= Rhinelandic Rhyming Bible =

The Rhinelandic Rhyming Bible (Rijnlandse Rijmbijbel and Rheinische Reimbibel), or (erroneously) Central Franconian Rhyming Bible (Mittelfränkische Reimbibel), is a verse translation of biblical histories, attested only in a series of fragments, probably of early-twelfth-century date. It was likely composed in north-west Germany in the early 12th century, possibly in Werden Abbey, on the border of Old High German (Old Central Franconian), Old Low German (Old Low Saxon), and Old Dutch (Old Low Franconian).

The recovered fragments come from three different manuscripts written in the three different language variants. They are currently referenced under the letters A, A *, B, B * and C. The fragments complement each other, although there is also a small overlap between the A and B versions. The A fragments can be clearly assigned to a Dutch Low Franconian writer, the B fragments and the C fragment would rather be of German Central Franconian origin, although others also consider the C-fragment to be rather Low Franconian. In total, about 1450 verses were found. The original should have been at least twice as long.
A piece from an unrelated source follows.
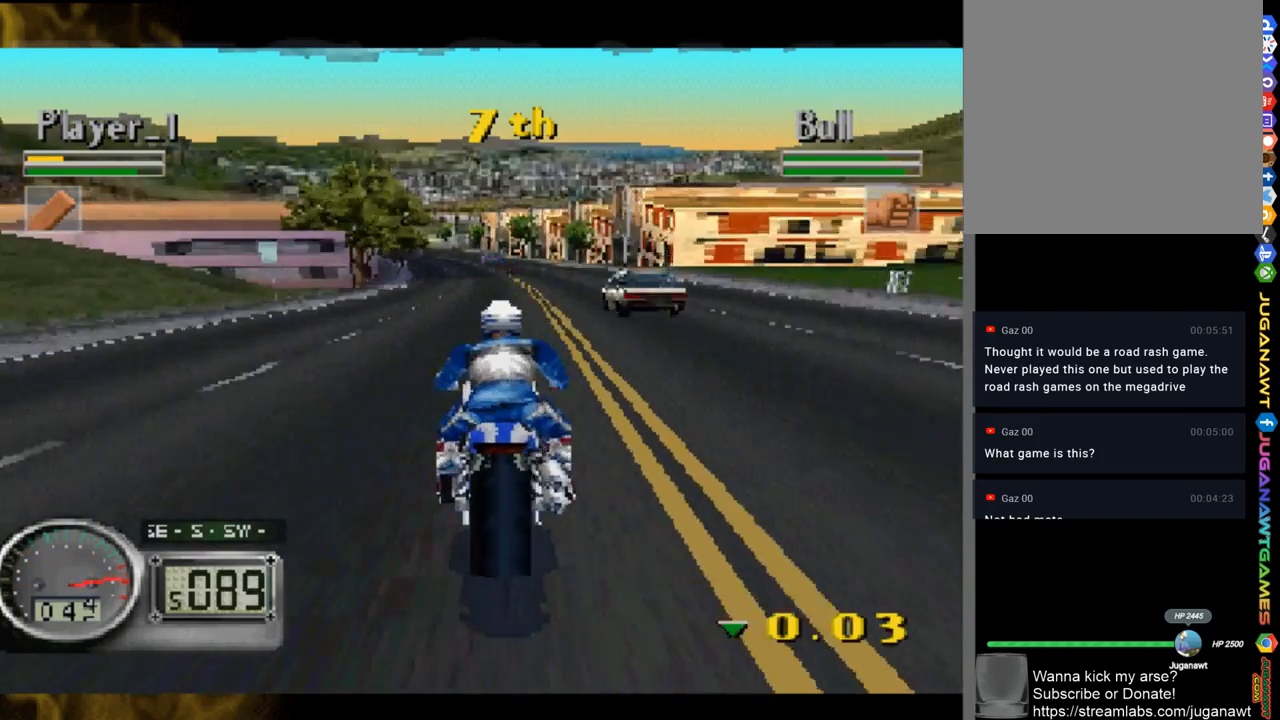
{"buttons": [], "left_stick": "up-left", "right_stick": "up-left", "events": [[417, "left_stick", "up-left"]]}
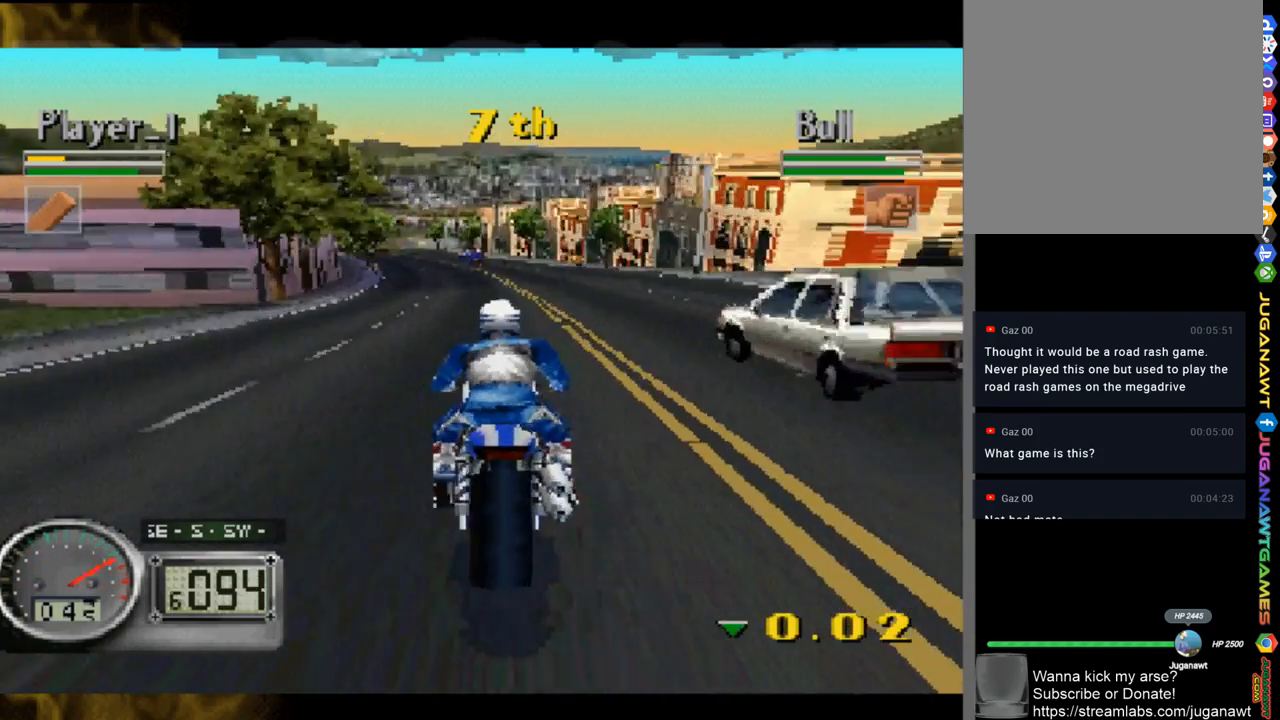
{"buttons": [], "left_stick": "up-left", "right_stick": "up-left", "events": [[17, "left_stick", "center"], [217, "left_stick", "up-left"]]}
The material contains the early Old Testament, the Gospels, the apocryphal and hagiographical legends relating to early Church history. In its original form the work may have incorporated the Creation to the Last Judgement. The text is a series of homilies, and an important witness to the possible existence of a vernacular sermon tradition at an earlier date than existing manuscript evidence suggests. The text is also an important source for Old Dutch.